##### Passage given
This machine learning project deals with training the YOLO object detection model using the dataset of digital invoices. The model is trained to identify three essential classes from the invoices, Invoice number, Billing Date, and Total amount. After that, you will use Tesseract for performing OCR in python.

Tech Stack
Language: Python
Object detection: YOLO V4
Text Recognition: Tesseract OCR Environment: Google Colab

Application

Any business currently going through all the bills manually to jot it down in a ledger can use this project.

Topics Covered in this YOLO-OCR Project

Below we have mentioned in detail all the data science tools and techniques that you will use to implement the solution of this project.

Computer Vision using OpenCV

OpenCV is one of Python’s most popular computer vision and image processing libraries. Before serving any image to the object detection model YOLO, it must be processed, and for that purpose, you will use OpenCV. Additionally, for visualizing the testing results of the YOLO model, one relies on various functions of the OpenCV library.
##########
##### Rows
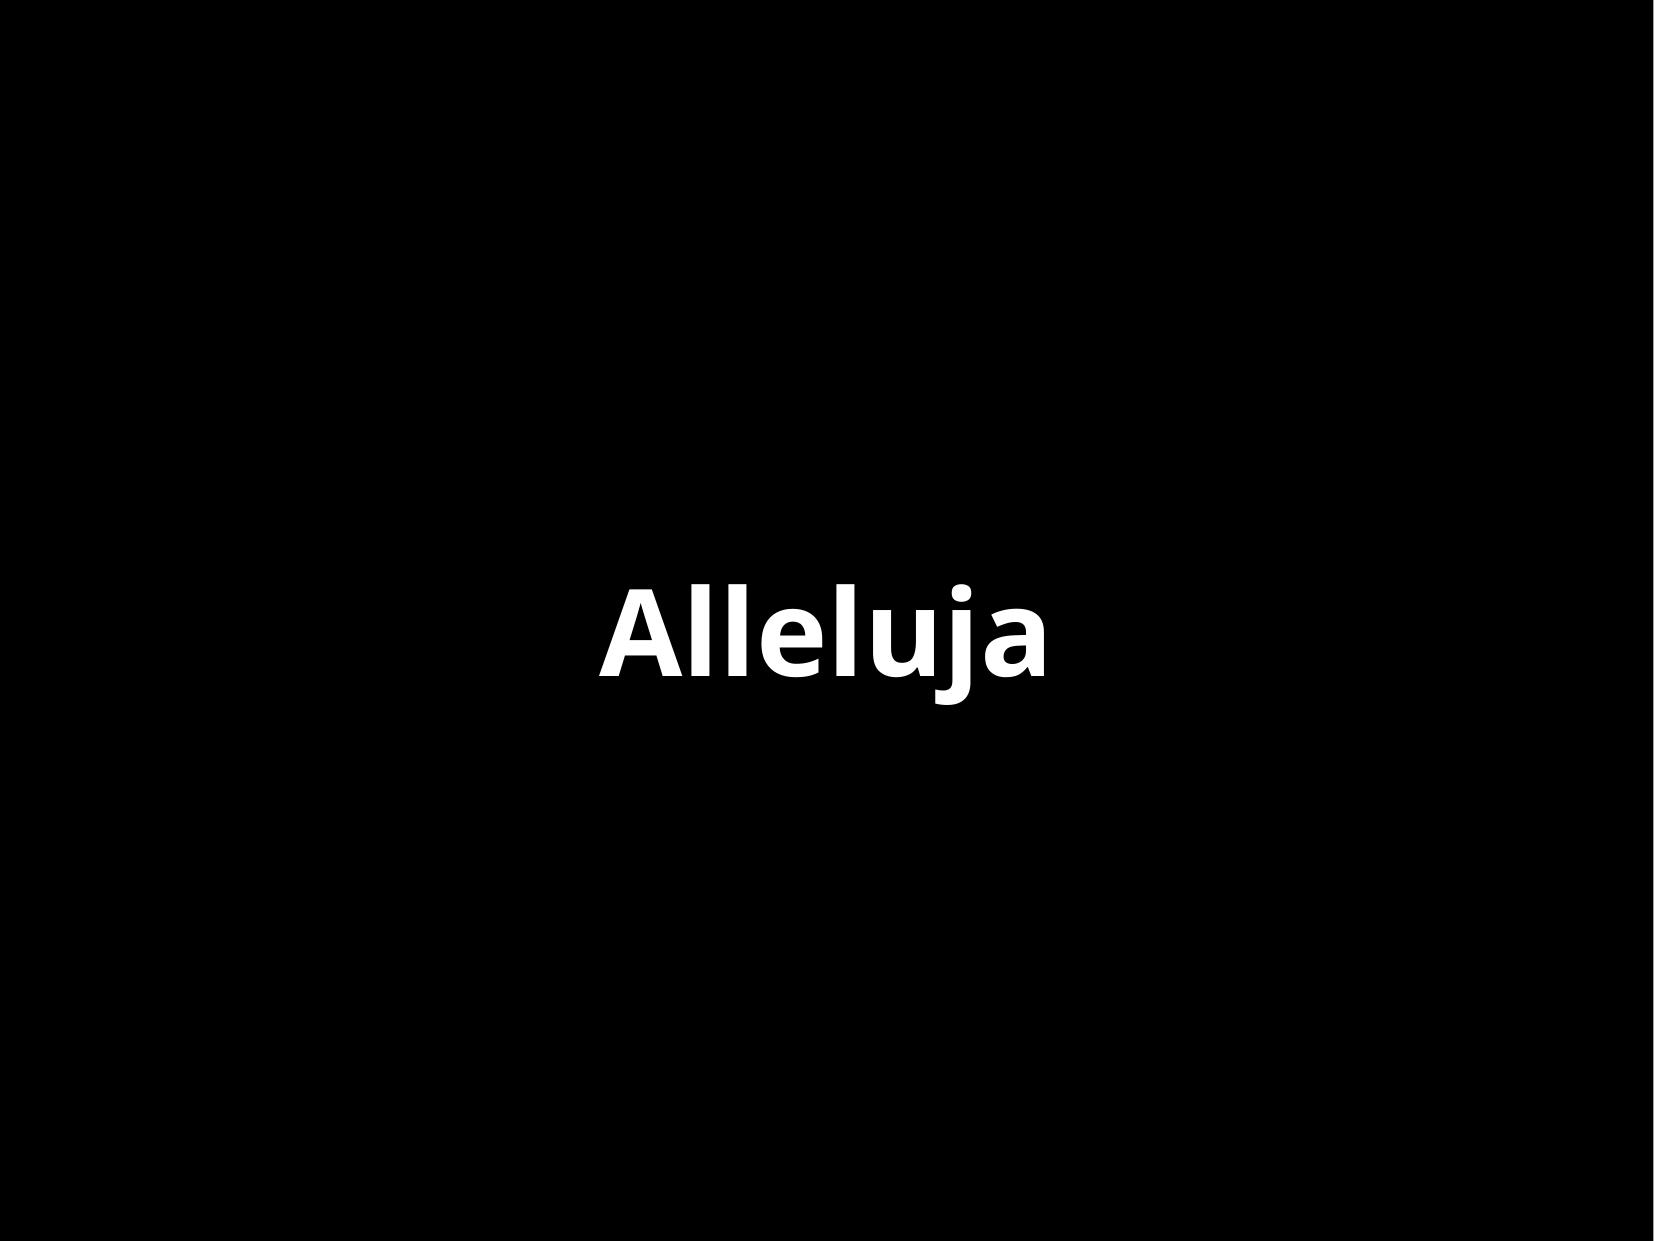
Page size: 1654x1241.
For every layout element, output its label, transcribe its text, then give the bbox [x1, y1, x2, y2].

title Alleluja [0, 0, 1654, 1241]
##########
##### Rows
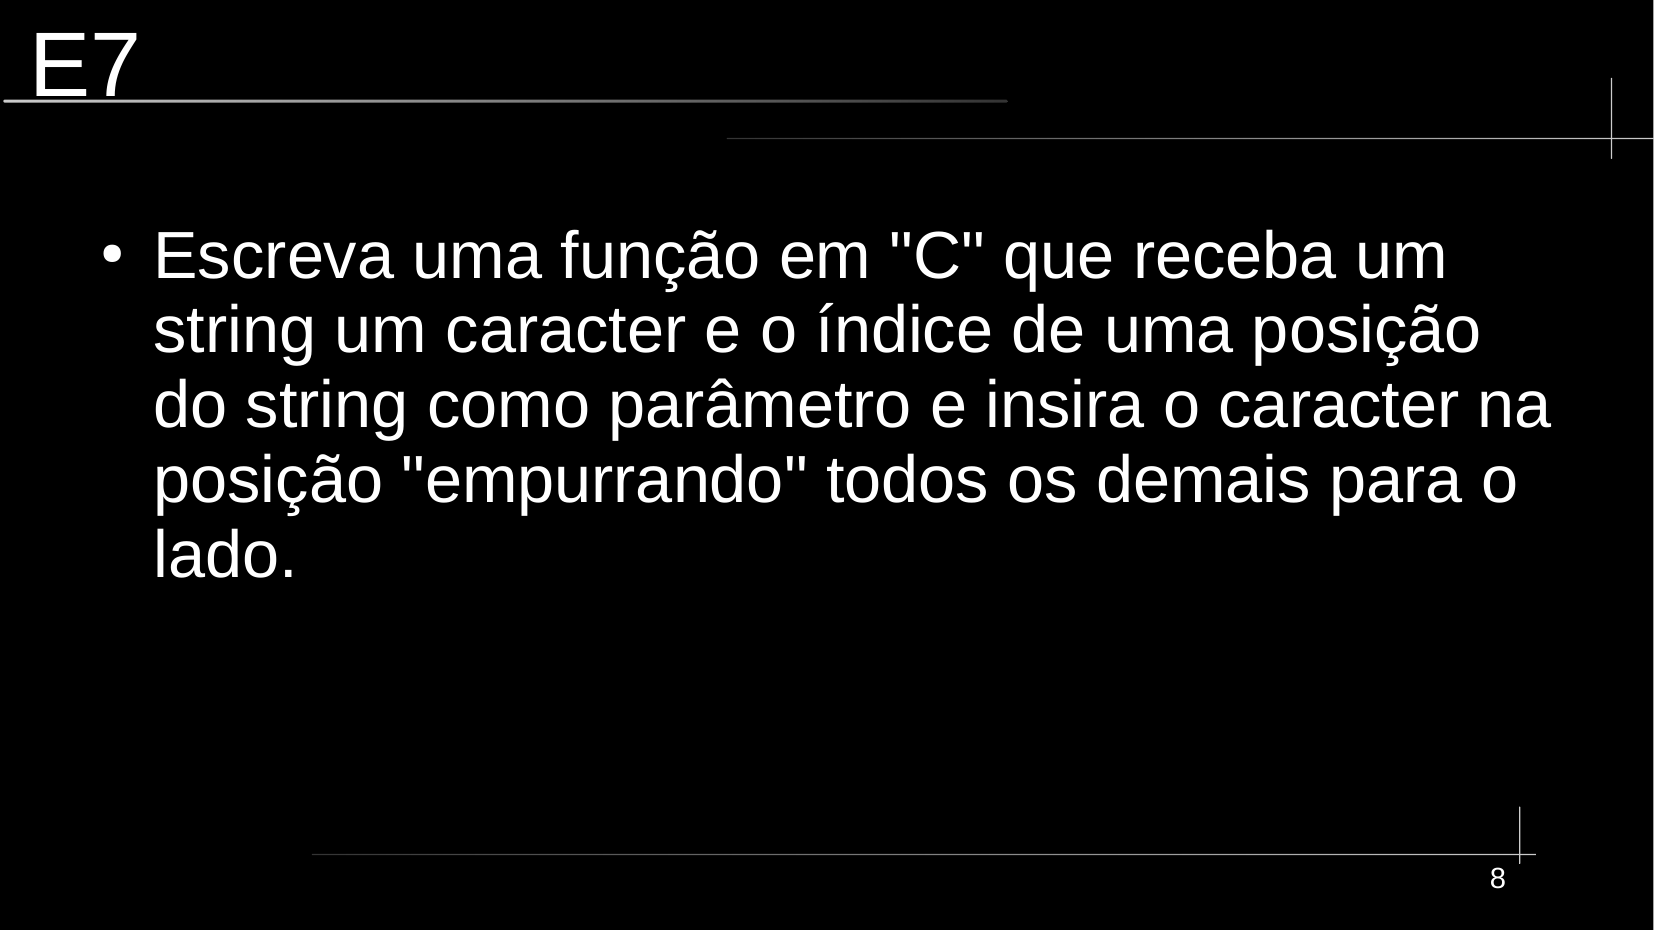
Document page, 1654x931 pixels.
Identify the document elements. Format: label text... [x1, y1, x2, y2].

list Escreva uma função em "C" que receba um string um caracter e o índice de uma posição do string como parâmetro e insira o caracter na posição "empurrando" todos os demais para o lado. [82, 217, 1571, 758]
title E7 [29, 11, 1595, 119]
##########
##### Rows
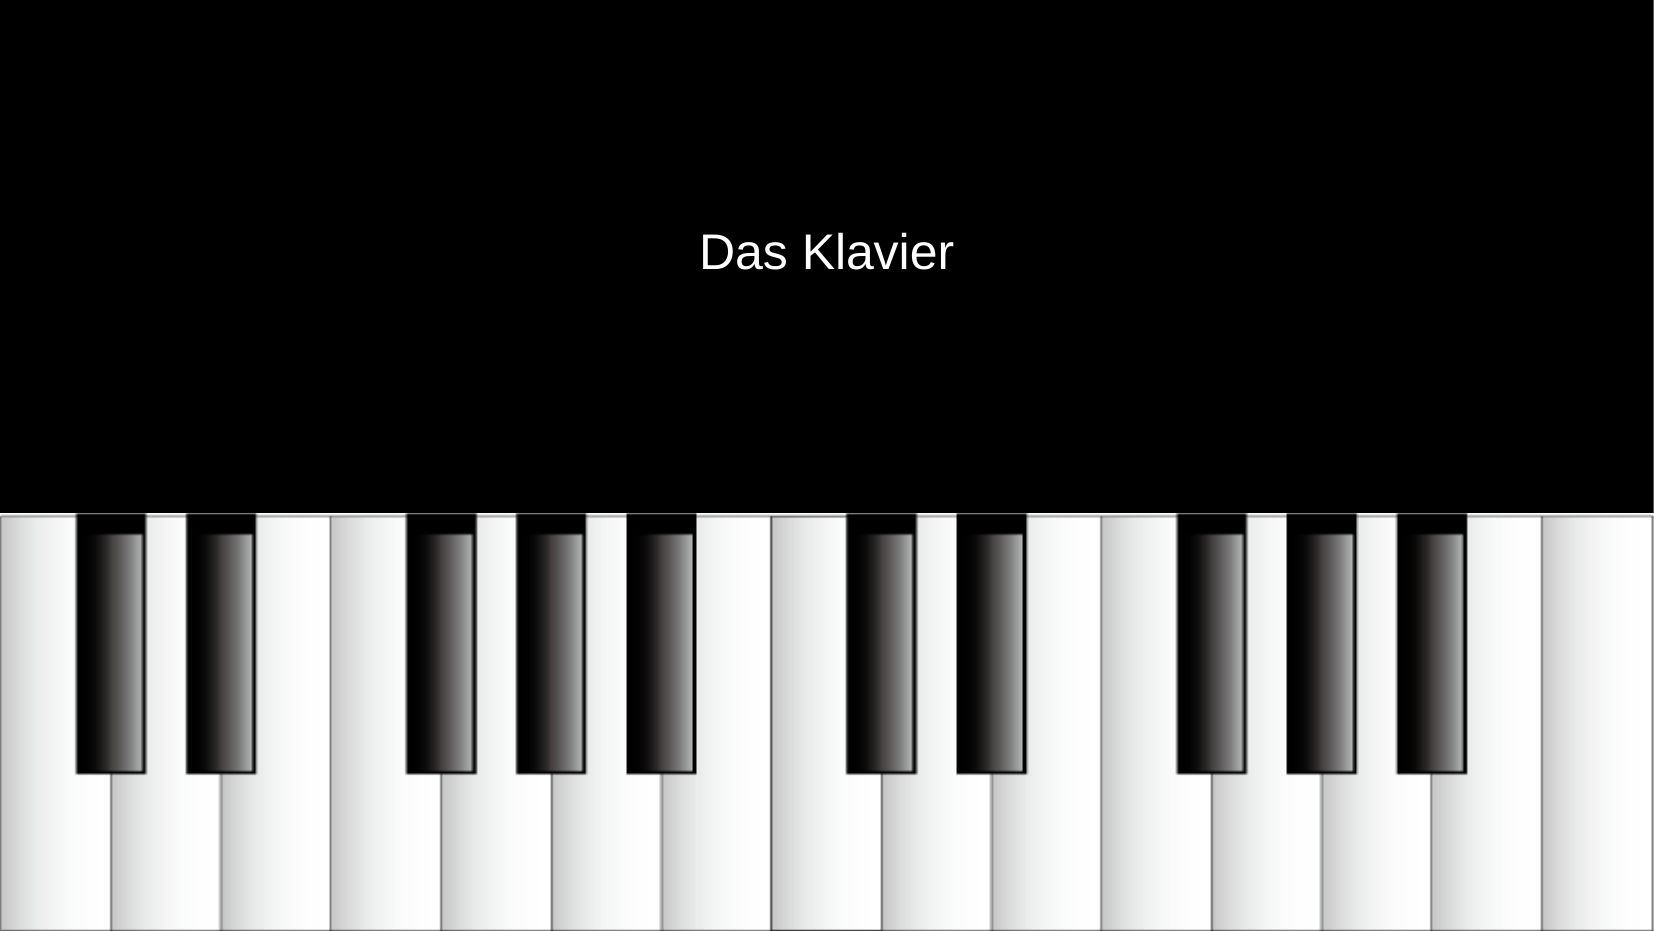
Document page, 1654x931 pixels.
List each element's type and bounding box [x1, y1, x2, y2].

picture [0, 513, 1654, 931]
##########
▶ _Objectives_:
a) Summarize the invoice project overview in two sentences.
b) According to the invoice project overview, which three classes is the model trained to identify?
c) Carry the invoice project overview forward from its final sentence.
The rows are drawn from a separate source and are unrelated to the invoice project overview.

▶ _Results of the tasks_:
a) The project trains a YOLO V4 object detection model on a dataset of digital invoices to identify the invoice number, billing date, and total amount, and then uses Tesseract to perform OCR in Python. OpenCV is used to process images before they reach the YOLO model and to visualize the model's testing results.

b) Invoice number, Billing Date, and Total amount.

c)
Coding with Google Colab

Google Colab is an application hosted by Google in the cloud that allows its users to build executable programs in Python. In this YOLO character recognition project, you will learn to use Colab notebooks to implement the complete solution.

You will learn how to link the darknet OCR framework for training the YOLO v4 model, execute terminal commands in colab notebooks, and do many more exciting tasks.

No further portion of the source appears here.